I push two half spheres of enriched uranium together after which the resultant sphere has a mass above the critical value. Will it explode? Suppose I hold in both my hands a piece of enriched uranium, in the form of a half-sphere and both having equal mass as well as radius. The mass of one piece lies below the critical value. Now I push the smooth surfaces of both half spheres with all the force I possess against each other, resulting in one spherical piece (which isn't true, obviously, but I don't know how to put it in words otherwise) of enriched uranium with a mass above the critical value. Will the last thing I see be a killing flash? By which I mean an atomic bomb explosion. Of course, I'll try not doing this at home! ;)
 A: It won't explode in the sense of 'be a nuclear bomb': what you are describing is reasonably close to one of the accidents that befell the 'demon core', and in particular the Slotin criticality incident (it's not actually the same: the Slotin incident was due to a reflector being allowed to fall over the core, but it's close).
What you would get would be prompt criticality followed, I assume, by either you dropping the thing or it explosively disassembling itself.  In either case you would get a really large burst of neutrons from the thing, which would kill you.  If it explosively disassembled itself then you'd presumably die in the explosion, which would be the better (quicker) outcome for you.
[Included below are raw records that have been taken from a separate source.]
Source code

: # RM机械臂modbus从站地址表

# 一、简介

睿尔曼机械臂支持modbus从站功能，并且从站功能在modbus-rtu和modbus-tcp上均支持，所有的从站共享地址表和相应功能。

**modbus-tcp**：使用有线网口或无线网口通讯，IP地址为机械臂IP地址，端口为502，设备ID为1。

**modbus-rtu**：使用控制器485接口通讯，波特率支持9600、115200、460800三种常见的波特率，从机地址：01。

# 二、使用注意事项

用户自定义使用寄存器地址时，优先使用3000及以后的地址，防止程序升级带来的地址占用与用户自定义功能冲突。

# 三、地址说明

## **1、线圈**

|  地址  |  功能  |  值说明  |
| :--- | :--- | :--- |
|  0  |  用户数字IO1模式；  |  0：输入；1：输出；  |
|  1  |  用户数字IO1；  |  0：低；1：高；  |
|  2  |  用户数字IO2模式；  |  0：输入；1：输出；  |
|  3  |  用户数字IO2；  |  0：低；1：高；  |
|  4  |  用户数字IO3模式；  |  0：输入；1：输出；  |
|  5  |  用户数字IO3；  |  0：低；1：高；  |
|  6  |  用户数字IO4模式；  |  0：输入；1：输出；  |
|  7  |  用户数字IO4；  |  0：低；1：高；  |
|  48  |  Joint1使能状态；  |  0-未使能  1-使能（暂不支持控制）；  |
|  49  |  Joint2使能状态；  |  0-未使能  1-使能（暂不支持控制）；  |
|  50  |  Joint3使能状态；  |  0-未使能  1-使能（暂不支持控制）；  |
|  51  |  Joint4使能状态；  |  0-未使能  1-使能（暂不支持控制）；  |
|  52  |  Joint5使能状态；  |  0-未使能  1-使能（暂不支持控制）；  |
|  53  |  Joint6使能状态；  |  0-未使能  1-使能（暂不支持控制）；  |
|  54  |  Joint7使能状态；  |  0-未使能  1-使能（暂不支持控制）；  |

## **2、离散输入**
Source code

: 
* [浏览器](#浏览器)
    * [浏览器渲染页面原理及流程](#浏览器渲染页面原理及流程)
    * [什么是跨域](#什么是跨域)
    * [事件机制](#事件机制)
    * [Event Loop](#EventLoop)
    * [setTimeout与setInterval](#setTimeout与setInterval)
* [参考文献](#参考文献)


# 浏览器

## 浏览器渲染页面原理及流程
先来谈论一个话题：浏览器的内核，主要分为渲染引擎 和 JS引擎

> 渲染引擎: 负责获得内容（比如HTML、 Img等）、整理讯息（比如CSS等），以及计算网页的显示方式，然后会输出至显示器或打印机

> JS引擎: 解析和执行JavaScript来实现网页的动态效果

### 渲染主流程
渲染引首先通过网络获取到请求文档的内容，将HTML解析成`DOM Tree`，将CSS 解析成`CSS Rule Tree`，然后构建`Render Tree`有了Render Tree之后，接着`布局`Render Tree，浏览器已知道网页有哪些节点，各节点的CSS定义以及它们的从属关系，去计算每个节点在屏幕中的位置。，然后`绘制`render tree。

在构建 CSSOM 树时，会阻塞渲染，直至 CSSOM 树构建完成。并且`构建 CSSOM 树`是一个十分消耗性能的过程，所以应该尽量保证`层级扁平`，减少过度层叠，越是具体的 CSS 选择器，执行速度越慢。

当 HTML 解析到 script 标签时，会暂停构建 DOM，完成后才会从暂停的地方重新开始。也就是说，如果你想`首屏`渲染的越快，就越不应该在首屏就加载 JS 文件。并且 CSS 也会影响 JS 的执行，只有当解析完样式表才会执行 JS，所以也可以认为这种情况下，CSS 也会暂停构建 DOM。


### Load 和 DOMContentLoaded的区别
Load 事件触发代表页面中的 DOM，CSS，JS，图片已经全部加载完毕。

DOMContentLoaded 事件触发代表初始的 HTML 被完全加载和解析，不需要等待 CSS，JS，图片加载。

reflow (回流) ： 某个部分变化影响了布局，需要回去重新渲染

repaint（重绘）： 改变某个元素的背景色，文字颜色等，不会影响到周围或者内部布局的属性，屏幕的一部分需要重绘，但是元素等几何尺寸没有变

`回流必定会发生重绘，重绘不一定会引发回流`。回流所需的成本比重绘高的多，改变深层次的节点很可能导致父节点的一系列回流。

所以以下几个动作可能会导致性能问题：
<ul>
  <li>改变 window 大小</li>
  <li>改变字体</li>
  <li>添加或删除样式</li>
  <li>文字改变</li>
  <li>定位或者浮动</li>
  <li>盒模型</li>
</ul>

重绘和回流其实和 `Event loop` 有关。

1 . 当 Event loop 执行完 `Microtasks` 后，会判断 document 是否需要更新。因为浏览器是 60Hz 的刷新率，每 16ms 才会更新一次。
What it won't do is to be a nuclear weapon: in order to construct such a thing you need to assemble the thing really quickly and keep it assembled for as long as you can.  This generally involves some kind of explosive to assemble the thing and various other tricks.  The worst case is something like a 'fizzle', which would be a fairly small explosion.  Such a thing would still not be good since it would scatter bits of the device everywhere, requiring a lot of cleanup.  As far as I know the Slotin incident didn't result in any kind of explosion at all, although I think they had the presence of mind to disassemble the thing rather quickly.
As far as I am aware criticality incidents exactly as you describe haven't happened (list on Wikipedia), although almost exactly what you are describing has been shown in the 1980s BBC serial Edge of Darkness, which I think was relatively well-researched.
In any case: don't do this, obviously.